TASK GOAL → The response should repeat word for word every line below from the one with "left shoulder: (716, 383)" to the one with "left back paw: (629, 368)", inclusive, and nothing else; leave pictures out.

(Named joint coordinates)
-=-=-

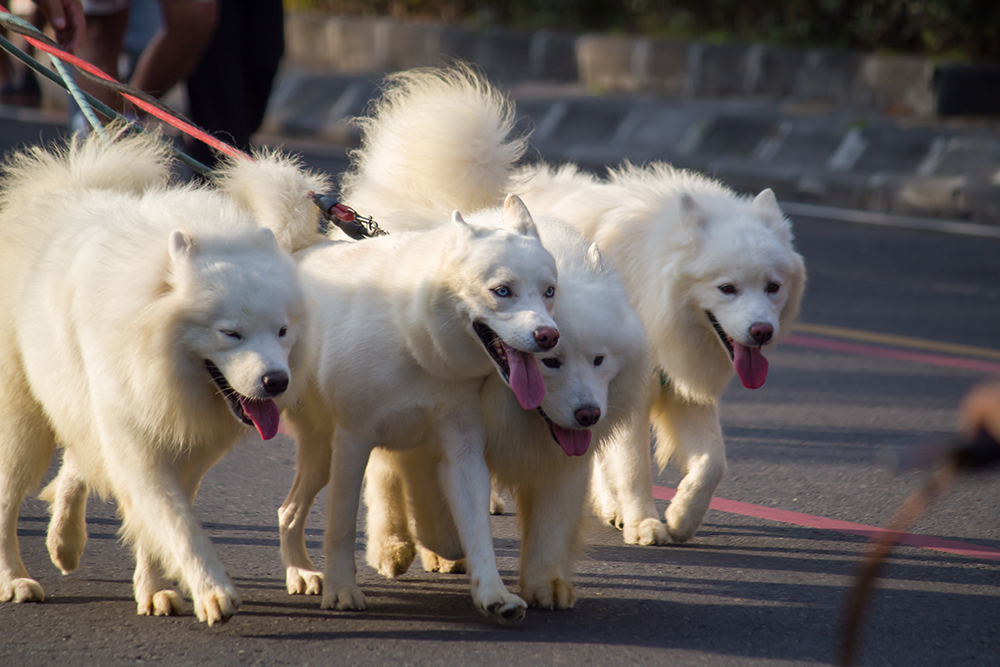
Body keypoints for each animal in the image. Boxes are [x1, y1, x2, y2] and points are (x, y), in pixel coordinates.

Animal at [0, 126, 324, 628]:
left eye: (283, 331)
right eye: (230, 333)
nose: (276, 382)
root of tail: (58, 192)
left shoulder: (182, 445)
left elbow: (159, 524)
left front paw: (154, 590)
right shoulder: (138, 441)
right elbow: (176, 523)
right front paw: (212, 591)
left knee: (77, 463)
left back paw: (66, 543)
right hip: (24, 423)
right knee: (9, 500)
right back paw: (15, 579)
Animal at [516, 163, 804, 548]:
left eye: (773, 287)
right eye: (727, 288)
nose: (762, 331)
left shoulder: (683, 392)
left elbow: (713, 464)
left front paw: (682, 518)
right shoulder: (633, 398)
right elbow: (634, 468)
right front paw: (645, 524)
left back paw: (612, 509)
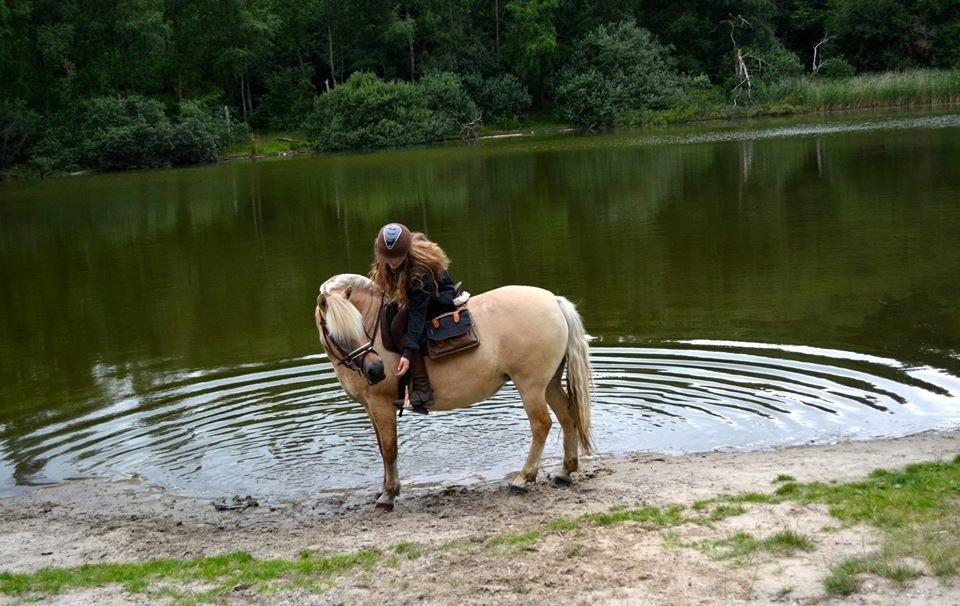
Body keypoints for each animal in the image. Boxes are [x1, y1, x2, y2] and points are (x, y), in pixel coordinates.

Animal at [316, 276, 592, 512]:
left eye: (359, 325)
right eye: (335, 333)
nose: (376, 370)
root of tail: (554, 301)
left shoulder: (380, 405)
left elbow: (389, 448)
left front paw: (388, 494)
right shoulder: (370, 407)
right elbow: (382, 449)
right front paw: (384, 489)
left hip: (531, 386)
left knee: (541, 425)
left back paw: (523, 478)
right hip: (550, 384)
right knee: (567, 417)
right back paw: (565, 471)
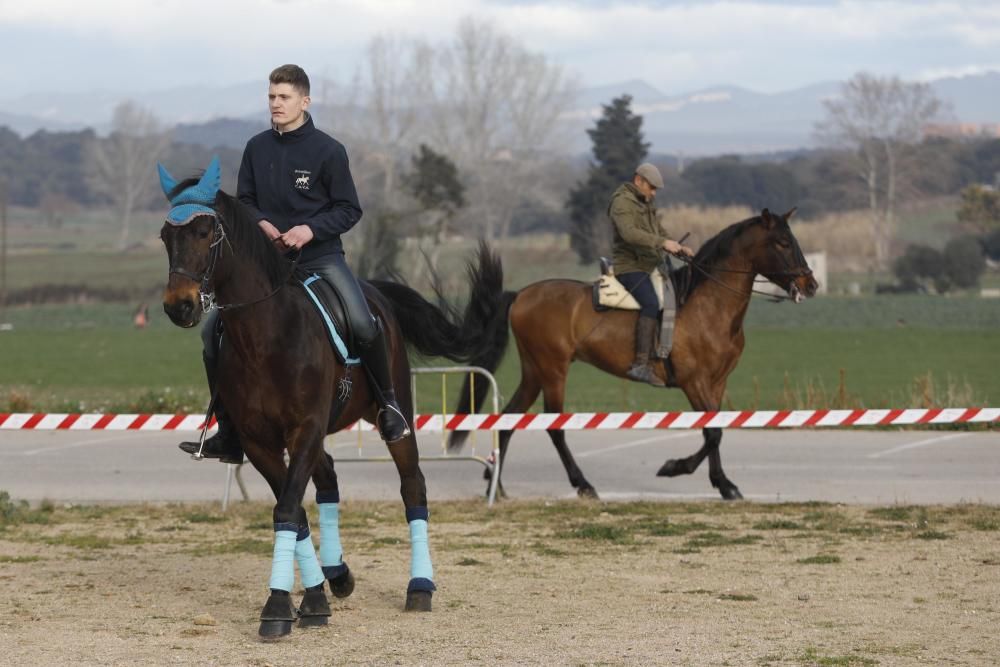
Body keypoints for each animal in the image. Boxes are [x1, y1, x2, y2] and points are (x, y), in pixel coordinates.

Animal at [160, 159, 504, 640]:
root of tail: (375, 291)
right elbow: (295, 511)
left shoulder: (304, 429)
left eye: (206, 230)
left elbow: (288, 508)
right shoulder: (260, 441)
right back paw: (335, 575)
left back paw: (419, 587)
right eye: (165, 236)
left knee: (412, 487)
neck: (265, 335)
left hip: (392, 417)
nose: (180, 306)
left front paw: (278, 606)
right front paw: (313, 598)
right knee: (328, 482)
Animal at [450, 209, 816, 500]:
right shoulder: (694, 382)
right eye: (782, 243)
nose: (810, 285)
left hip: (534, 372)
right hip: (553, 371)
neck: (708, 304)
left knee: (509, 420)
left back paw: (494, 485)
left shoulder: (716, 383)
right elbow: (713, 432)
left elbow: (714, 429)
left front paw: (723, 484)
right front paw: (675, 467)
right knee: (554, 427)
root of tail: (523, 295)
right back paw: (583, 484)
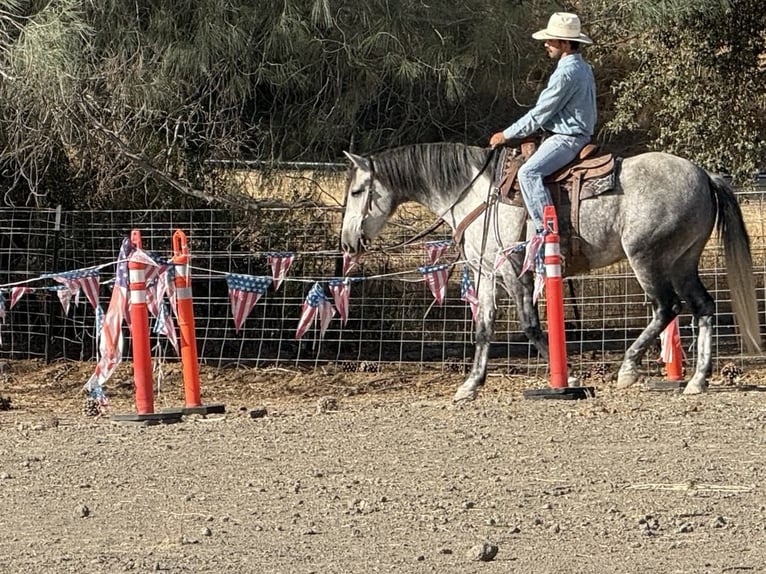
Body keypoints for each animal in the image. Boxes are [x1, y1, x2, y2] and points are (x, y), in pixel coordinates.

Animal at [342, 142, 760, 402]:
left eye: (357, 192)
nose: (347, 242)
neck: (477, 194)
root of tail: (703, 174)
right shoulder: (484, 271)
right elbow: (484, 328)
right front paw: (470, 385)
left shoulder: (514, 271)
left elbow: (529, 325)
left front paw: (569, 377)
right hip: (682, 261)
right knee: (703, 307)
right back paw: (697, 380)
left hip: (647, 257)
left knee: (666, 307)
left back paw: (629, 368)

-=-=-

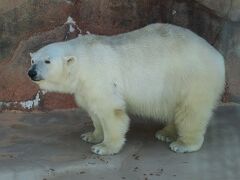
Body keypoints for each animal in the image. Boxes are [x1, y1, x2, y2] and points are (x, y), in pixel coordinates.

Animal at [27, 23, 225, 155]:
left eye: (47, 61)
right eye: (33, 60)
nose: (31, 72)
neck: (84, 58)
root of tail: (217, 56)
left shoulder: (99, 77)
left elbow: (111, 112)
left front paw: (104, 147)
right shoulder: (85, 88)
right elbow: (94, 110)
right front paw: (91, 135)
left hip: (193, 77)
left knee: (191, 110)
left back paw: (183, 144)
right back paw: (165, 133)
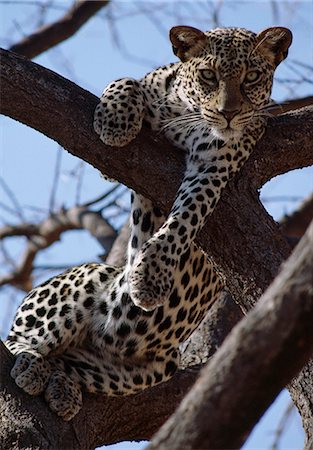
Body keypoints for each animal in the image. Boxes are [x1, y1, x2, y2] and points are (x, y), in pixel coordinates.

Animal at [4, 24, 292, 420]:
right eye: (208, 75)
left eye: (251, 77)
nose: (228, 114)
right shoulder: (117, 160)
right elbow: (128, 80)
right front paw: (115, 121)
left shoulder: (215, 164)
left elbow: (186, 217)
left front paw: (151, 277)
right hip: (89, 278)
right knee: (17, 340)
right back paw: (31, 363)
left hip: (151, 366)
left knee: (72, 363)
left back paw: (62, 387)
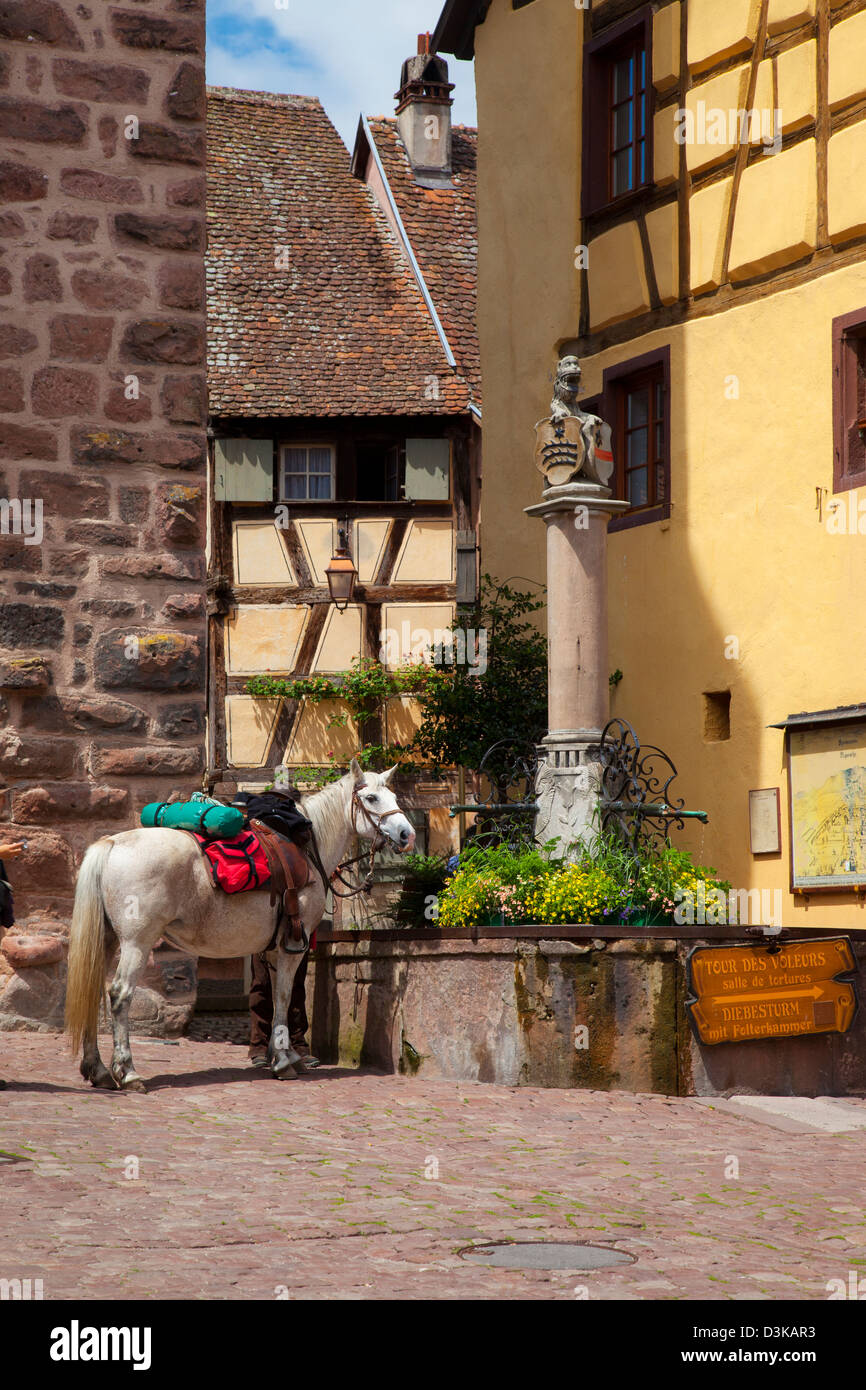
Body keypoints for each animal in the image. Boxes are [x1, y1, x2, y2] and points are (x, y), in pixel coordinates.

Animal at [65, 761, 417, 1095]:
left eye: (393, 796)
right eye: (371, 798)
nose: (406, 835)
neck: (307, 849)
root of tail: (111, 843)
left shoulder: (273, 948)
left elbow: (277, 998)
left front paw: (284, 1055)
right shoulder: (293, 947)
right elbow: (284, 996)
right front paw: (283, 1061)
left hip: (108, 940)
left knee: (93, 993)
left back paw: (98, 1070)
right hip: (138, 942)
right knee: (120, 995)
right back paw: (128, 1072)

-=-=-

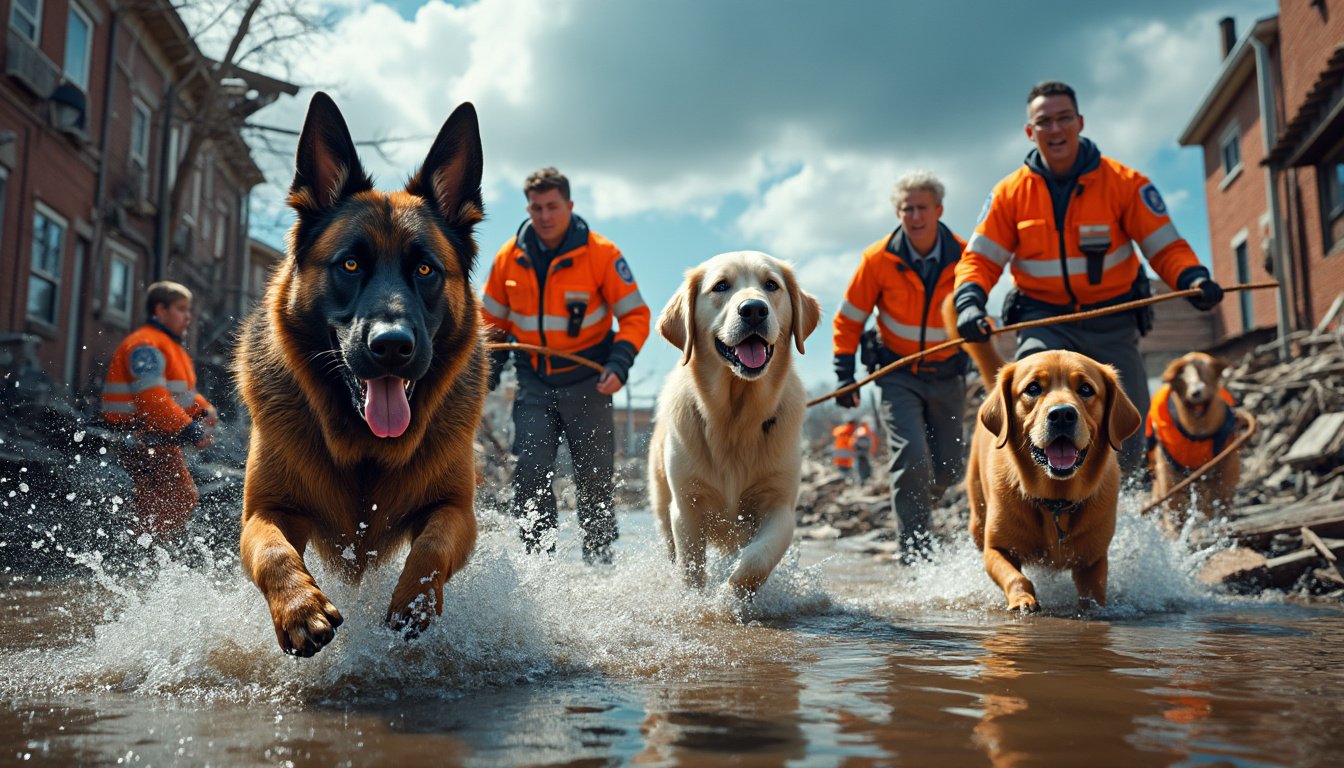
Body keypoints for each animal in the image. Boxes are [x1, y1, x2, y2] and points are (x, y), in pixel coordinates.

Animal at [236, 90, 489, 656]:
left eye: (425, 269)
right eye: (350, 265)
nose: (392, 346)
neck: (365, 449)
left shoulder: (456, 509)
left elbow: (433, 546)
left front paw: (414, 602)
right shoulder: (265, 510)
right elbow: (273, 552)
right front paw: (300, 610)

-=-=-

RESPONSE TO THIS TASK →
left shoulder: (716, 383)
right elbow: (713, 432)
left elbow: (714, 429)
left front paw: (723, 484)
right front paw: (675, 467)
right knee: (554, 427)
root of tail: (523, 295)
right back paw: (583, 484)
Body keypoints for each animal in the image. Boxes are [x1, y1, x2, y2] and points are (x, y), in pixel coordinates.

Animal at [342, 142, 760, 402]:
left eye: (357, 192)
nose: (347, 242)
neck: (477, 194)
root of tail: (703, 174)
right shoulder: (484, 271)
right elbow: (484, 328)
right front paw: (470, 385)
left shoulder: (514, 271)
left elbow: (529, 325)
left front paw: (569, 377)
right hip: (682, 261)
right knee: (703, 307)
right back paw: (697, 380)
left hip: (647, 257)
left knee: (666, 307)
left back paw: (629, 368)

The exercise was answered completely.